**EXERCISE TASKS:**
**A.** Print the stretch of the arts listings below from "Recommended" through "effortlessly elegant style.".
**B.** Answer these questions from the arts listings below, one per line:
(i) On what dates does Charlie and the Chocolate Factory play the Centennial Concert Hall?
(ii) Where and at what time does the Pride Parade start?
(iii) What is the title of Jann Arden's new album?

**EXCERPT PROVIDED:**
↓↓↓

The national touring production of Charlie and the Chocolate Factory comes to the Centennial Concert Hall next week, June 7-12. The musical based on Roald Dahl’s classic children’s book is modelled on the Broadway production helmed by Tony winner Jack O’Brien and features songs from the 1971 film along with new compositions by Hairspray’s Marc Shaiman and Scott Wittman. Tickets are at centennialconcerthall.com.

Sick and Twisted Theatre presents the Useless Eaters Cabaret until Sunday at Prairie Theatre Exchange. The 90-minute show features a roster of disabled artists presenting performances that includes burlesque, spoken word, short films, puppetry, drag and more. Pay-what-you-choose tickets at sickandtwisted.ca

The cabaret is part of Pride Winnipeg programming, the annual celebration of the LGBTTQ+ community. The centrepiece of the party is the annual Pride Parade, which kicks off Sunday at 11 a.m. at Memorial Park, but there are a host of other events throughout the weekend, including Carole Pope of Rough Trade at the Pyramid Cabaret on Friday and a packed lineup of entertainment on two stages at The Forks on Saturday and Sunday. See pridewinnipeg.com for details.

Calgary-born singer-songwriter Jann Arden has a two-night stand at Club Regent Event Centre on Monday and Tuesday. The pop performer is touring in celebration of her induction to the Canadian Music Hall of Fame, and will play hits from her Juno-winning career and new tracks from her album Descendent, which came out in January. Tickets are $65-$100 at casinosofwinnipeg.com.

Recommended

In the days on either side of my vertiginous period I managed to read several books and watch several shows. Of these, I recommend Elizabeth McCracken’s latest book of short stories, The Souvenir Museum. McCracken is, in my opinion, an underrated American writer, with a dry sense of humour and a keen eye for human foibles that she captures with an effortlessly elegant style.

↑↑↑

**DATA PROVIDED:**

↓↓↓

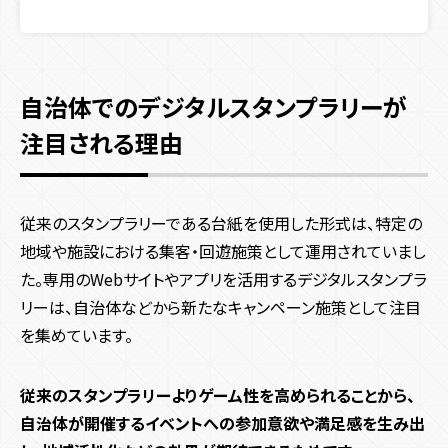
自治体でのデジタルスタンプラリーが
注目される理由
従来のスタンプラリーである台紙を使用した形式は、特定の
地域や施設における集客・回遊施策として運用されていまし
た。専用のWebサイトやアプリを活用するデジタルスタンプラ
リーは、自治体などから新たなキャンペーン施策として注目
を集めています。
従来のスタンプラリーよりゲーム性を高められることから、
自治体が開催するイベントへの参加意欲や満足感を生み出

↑↑↑

**TASK RESULTS:**
**A.**
Recommended

In the days on either side of my vertiginous period I managed to read several books and watch several shows. Of these, I recommend Elizabeth McCracken’s latest book of short stories, The Souvenir Museum. McCracken is, in my opinion, an underrated American writer, with a dry sense of humour and a keen eye for human foibles that she captures with an effortlessly elegant style.

**B.**
(i) June 7-12
(ii) At Memorial Park, at 11 a.m. on Sunday
(iii) Descendent